ATLAS in the podosphere

23 February 2011

The Guardian's Andy Duckworth recording on location at ATLAS


“Most programs would normally do their Christmas special from somewhere like Lapland. We're different though,” says The Guardian newspaper's Andy Duckworth, introducing the seasonal special of their Science Weekly podcast: Christmas at the Large Hadron Collider.

Science Weekly is a lively 30-ish minute podcast that covers topical issues, philosophical questions, and new developments in science. It has quite a following, and was named Best Podcast in the Physics.org Web Awards. The LHC and the physics it will explore is a favourite topic on the show, and this Christmas, ATLAS and ATLAS physicists were the stars!

“I have to warn you though, the Large Hadron Collider is asleep at the moment, so can you please lower your voices and walk on your tiptoes?” whispers ATLAS Outreach Officer, Claudia Marcelloni, as the programme opens over a sound bed of Hollywood-inspired eerie notes, sleigh bells, and the sound of cars racing past the Globe.

The Guardian crew were invited, along with other media, to meet some of those involved with the Resonance music CD, but, admits Duckworth, “Yes, it was a brilliant excuse to come and see the place we're always talking about on the podcast … We wanted to allow our listeners to get a peek behind the curtain of one of the most amazing places on earth: a look at the human side of such a technical and enormous operation.”

This sense of awe was echoed by some of the physicists who took part in the recording. Lukas Pribyl enthuses: “It feels like working on a space station or something like that. It's rather inspiring because you're working with many people who are smarter than you and you can learn a lot from them.”

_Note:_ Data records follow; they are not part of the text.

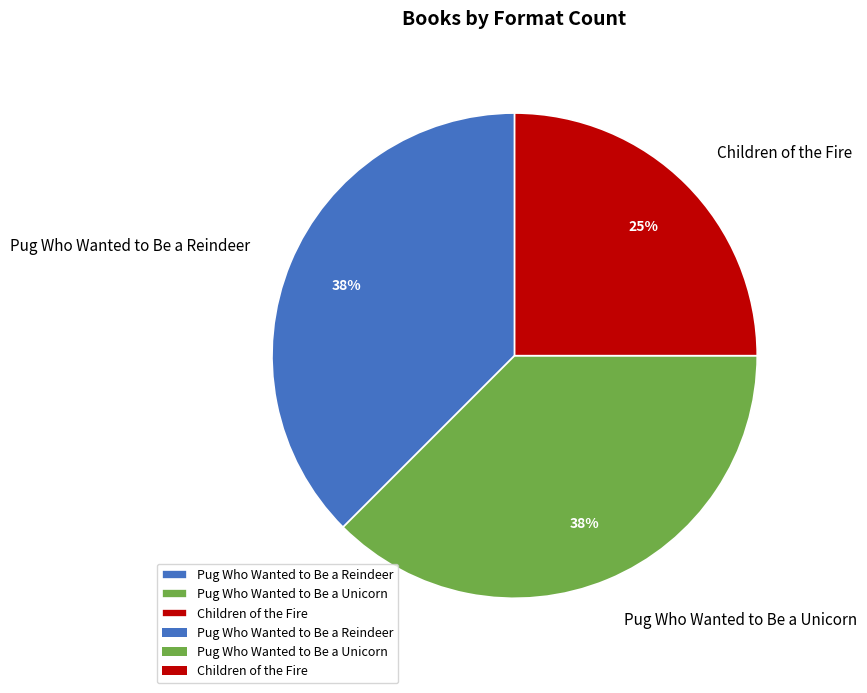

Which slice is the smallest?

Children of the Fire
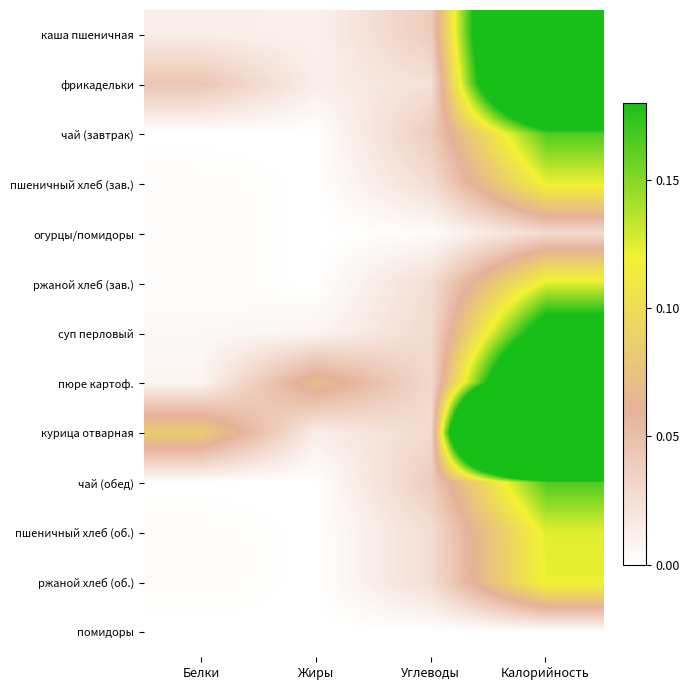

Which series has the largest range (max minus min)?

курица отварная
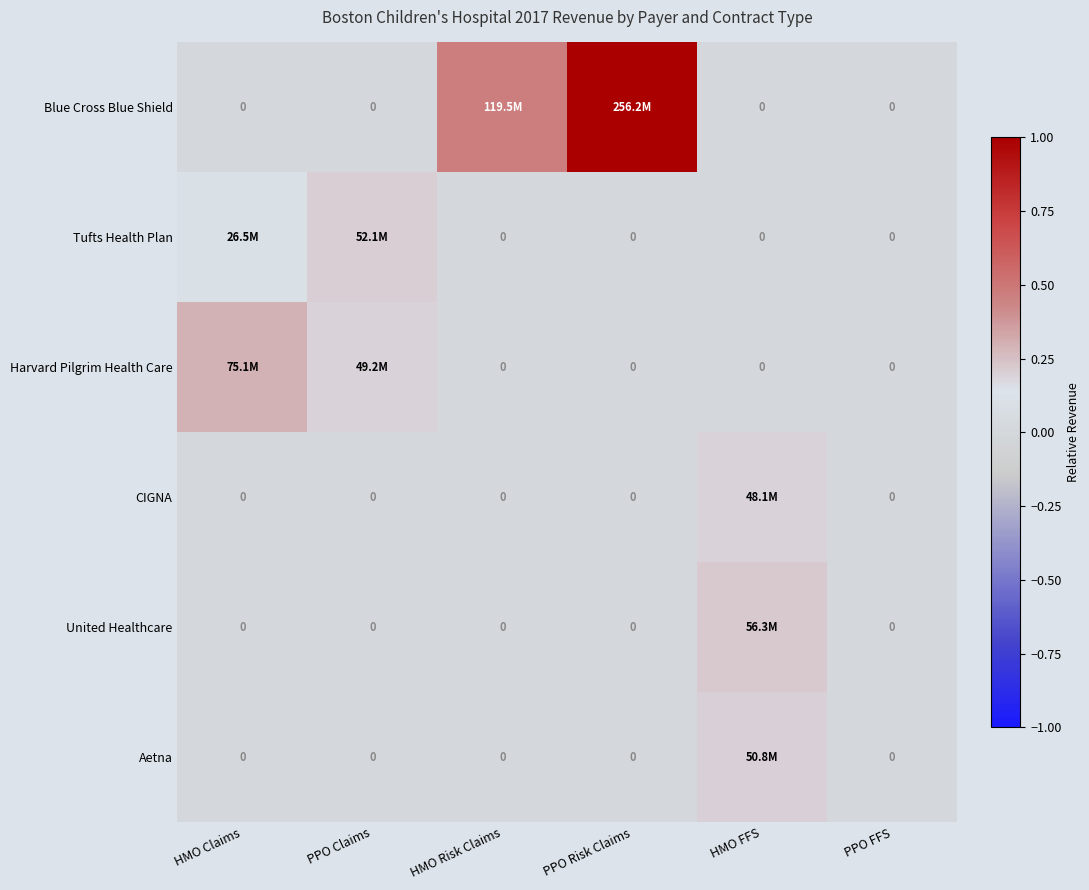

Rank the categories by Aetna value from lowest to highest.

HMO Claims, PPO Claims, HMO Risk Claims, PPO Risk Claims, PPO FFS, HMO FFS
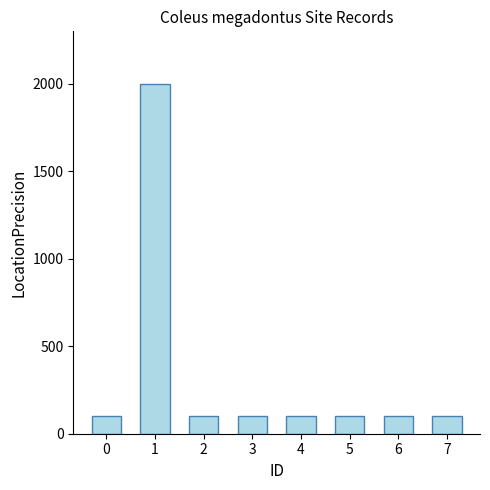

Is it true that the value at 7 is 100?

True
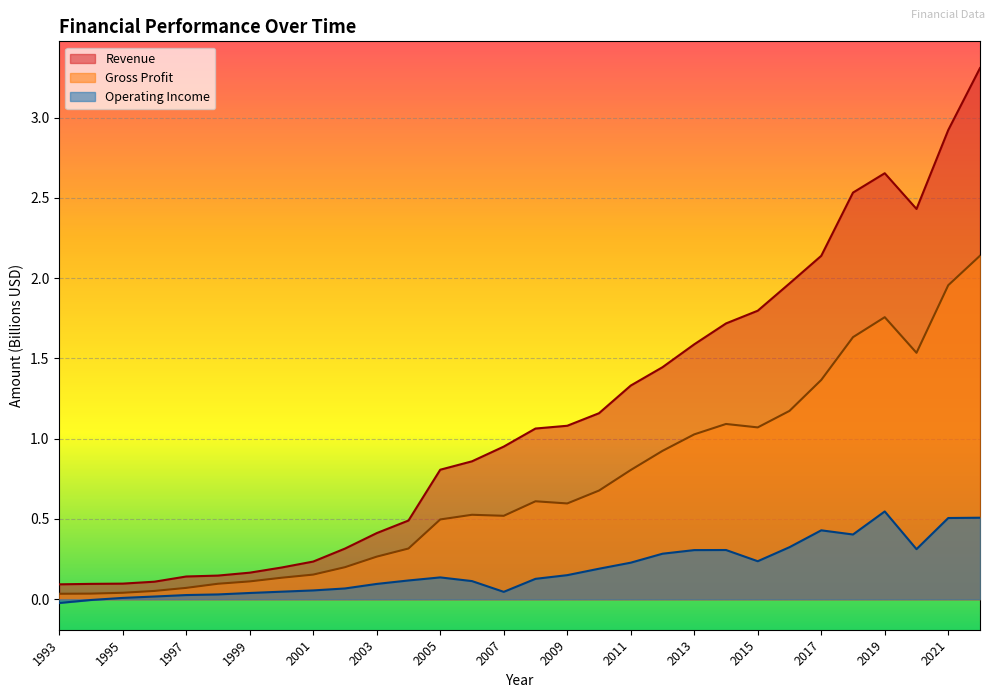

Is it true that Operating Income equals 0.0 at 2007?

True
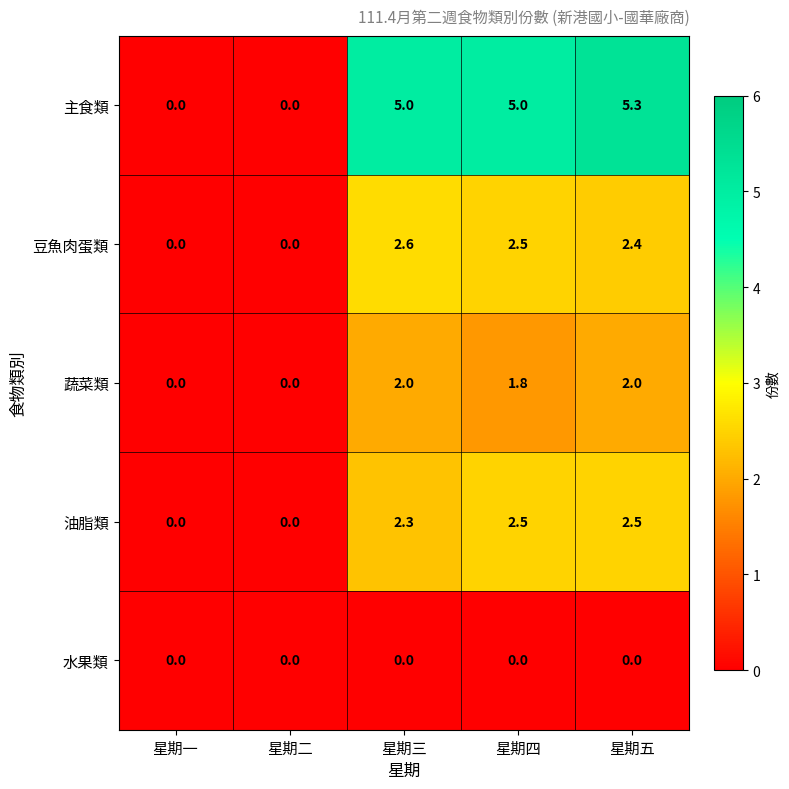

Read the 蔬菜類 value at 星期四.

1.8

But of course, CERN is about as far away from a space station as you can get, aesthetically speaking, and it didn't go unnoticed. “Part of me had expected neon lights everywhere, people walking around in space suits and robots roaming the corridors. I think I had expected to see a vision of the future from the 1960s!” jokes Duckworth. “Clearly, the ATLAS control room helped satisfy my futuristic desire.”

As the recording follows Duckworth on his visit to Point 1, Steve Goldfarb summarises for him: “What's happening right now is… absolutely nothing … [During the winter shutdown] we start to lower the supply of helium to the accelerator. As it eats less and the temperature gets colder, it starts to fall asleep. It's much like a bear – a bear stops eating as it gets towards winter. Now the accelerator is in its cave.”

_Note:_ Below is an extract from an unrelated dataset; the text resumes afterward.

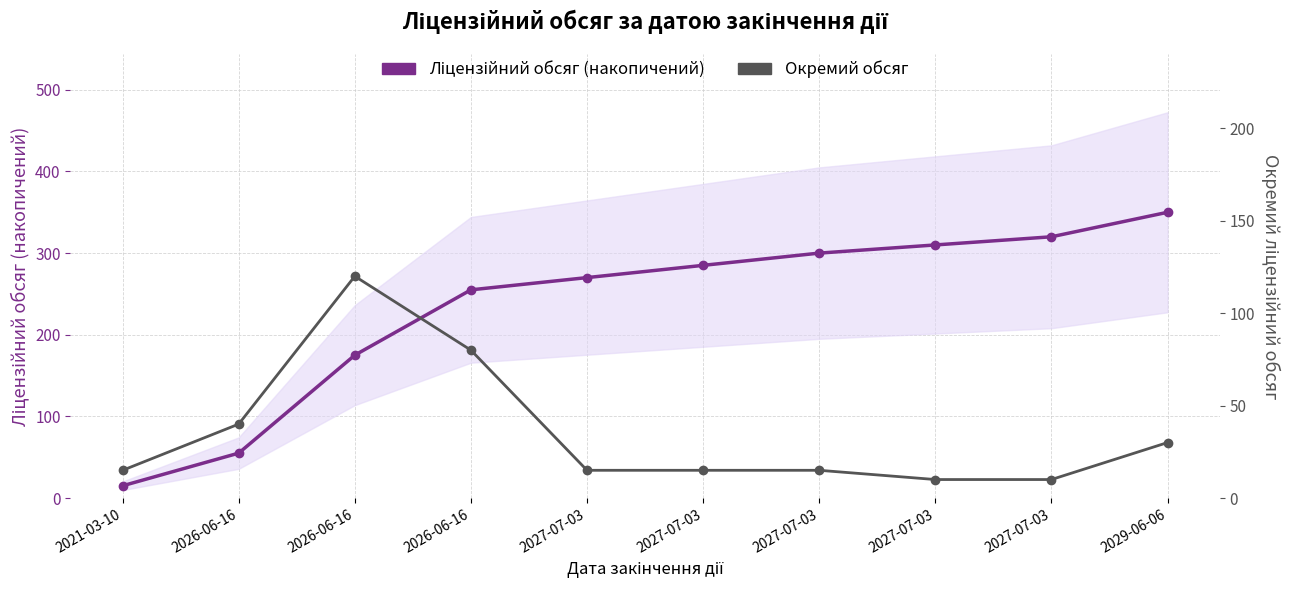

What is the approximate value of Окремий обсяг at 2027-07-03, to the nearest 5?

10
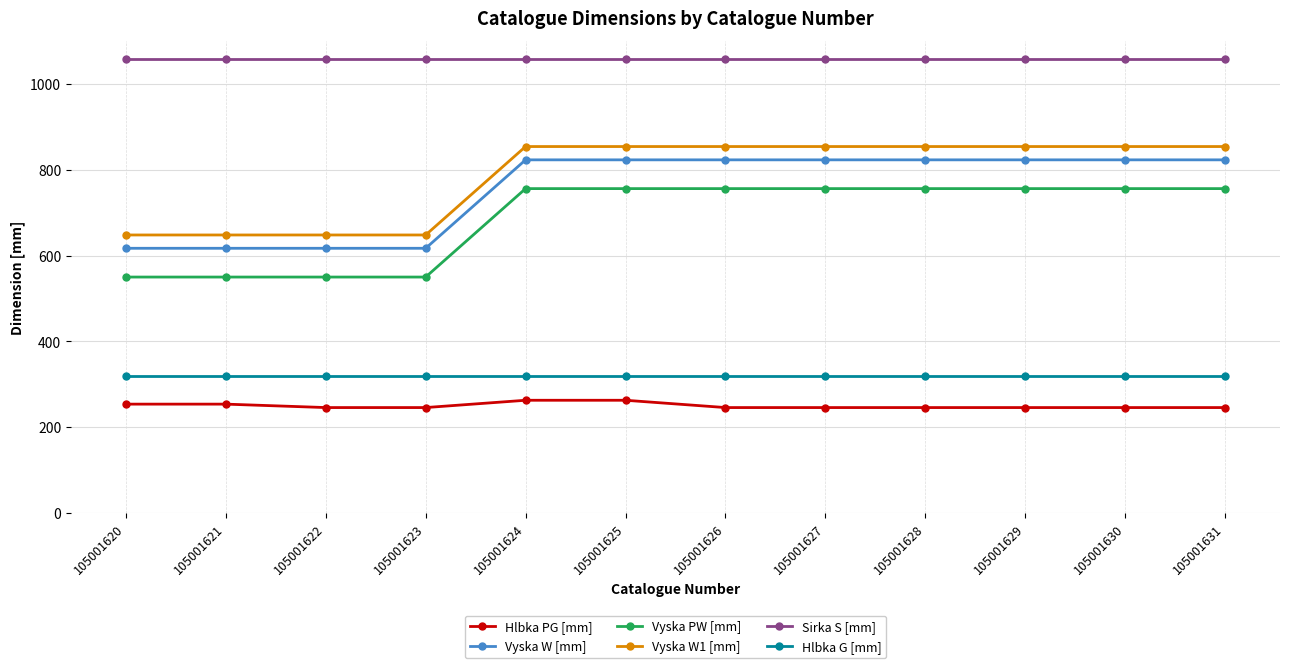

True or false: Vyska PW [mm] and Vyska W [mm] cross at least once.

False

As well as touring Point 1, Duckworth visited Restaurant 1 to find out what physicists talk about over lunch, and sought out the corridor where the World Wide Web was invented. Speaking with various ATLAS physicists, he managed to cover topics such as working hours, how people plan their time, the international environment, working relationships, how people reacted to 'the LHC problem' in 2008, the male-to-female ratio, the Resonance CD, and, of course, the ubiquitous and endless meetings.

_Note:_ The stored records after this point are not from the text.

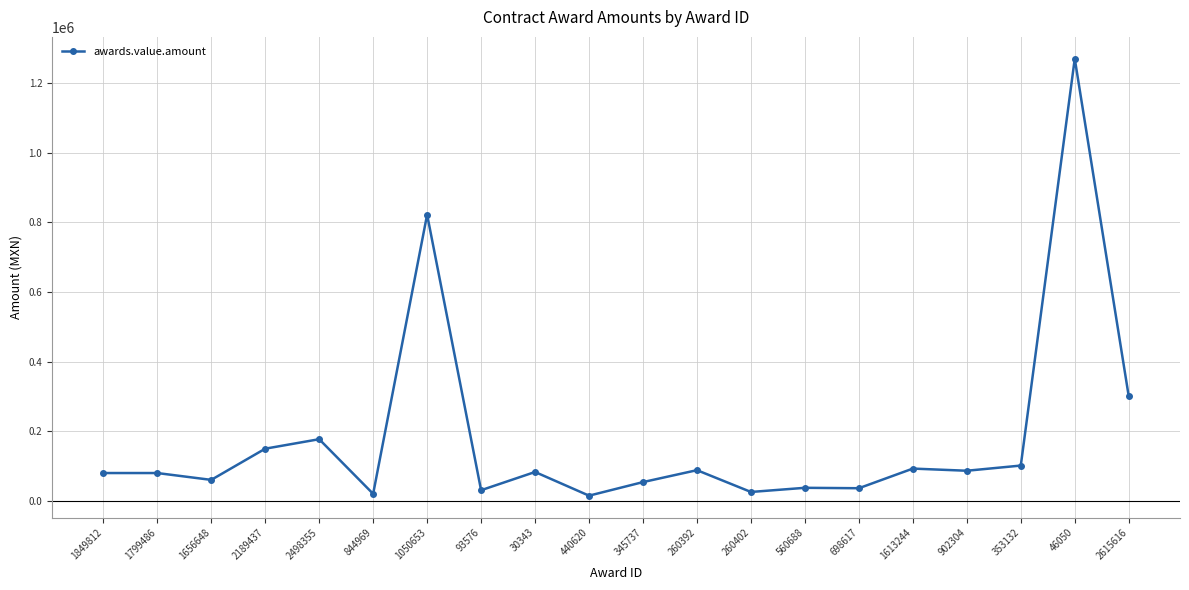

Count the number of values greater than 83044.

10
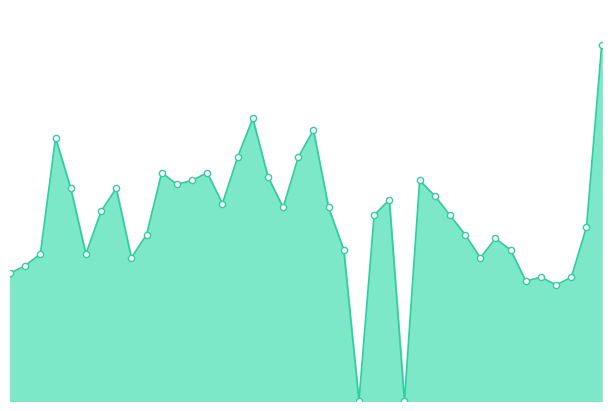

Is this an area chart (filled region under the line)?

Yes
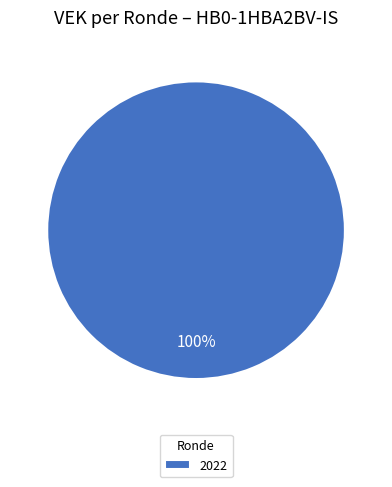

Count the number of slices in the pie.

1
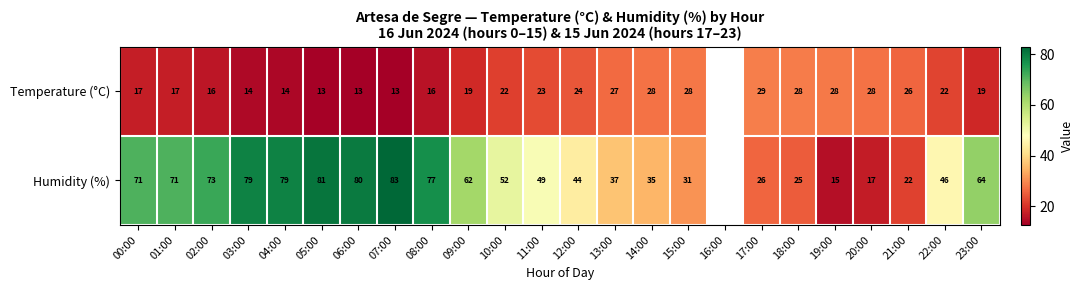

True or false: Humidity (%) has a value of 11.4 at 13:00.

False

“If they took all the meetings out, do you think you'd have found the Higgs boson by now?" he asks a cool headed Nick Barlow. “I would like to say yes,” Nick laughs, “but sadly I think scientific honesty compels me to say no, we need a lot more data before we can find the Higgs.”

The physics on the cards did get a look in though, with SUSY, Dark Matter, and the quark gluon plasma seen in last year's Heavy Ion collisions all getting a mention.

“We weren't expecting, this year, to be doing discovery already – and we are!” enthuses Steve, before making a comparison between the detector and the Hubble Space Telescope, to illustrate the magnitude of the potential discoveries that await ATLAS: “We've taken our own Hubble, we've launched it and we're looking in. We're looking inside at the smallest parts of our universe, and trying to understand them. So I can imagine in the next couple of years, we're going to be finding all sorts of things. It's getting very exciting. It's opening our eyes for the first time on this universe that we've never ever seen before.”

“We're careful not to talk about [the LHC] all the time [on the show], but it always captures the imagination,” says Duckworth.

The Science Weekly team – no strangers to awards – think this episode (link) is particularly special, and have entered it for several prizes. “We'll find out later this year if the judges like it as much as we do. Fingers crossed,” says Duckworth. Have a listen for yourself!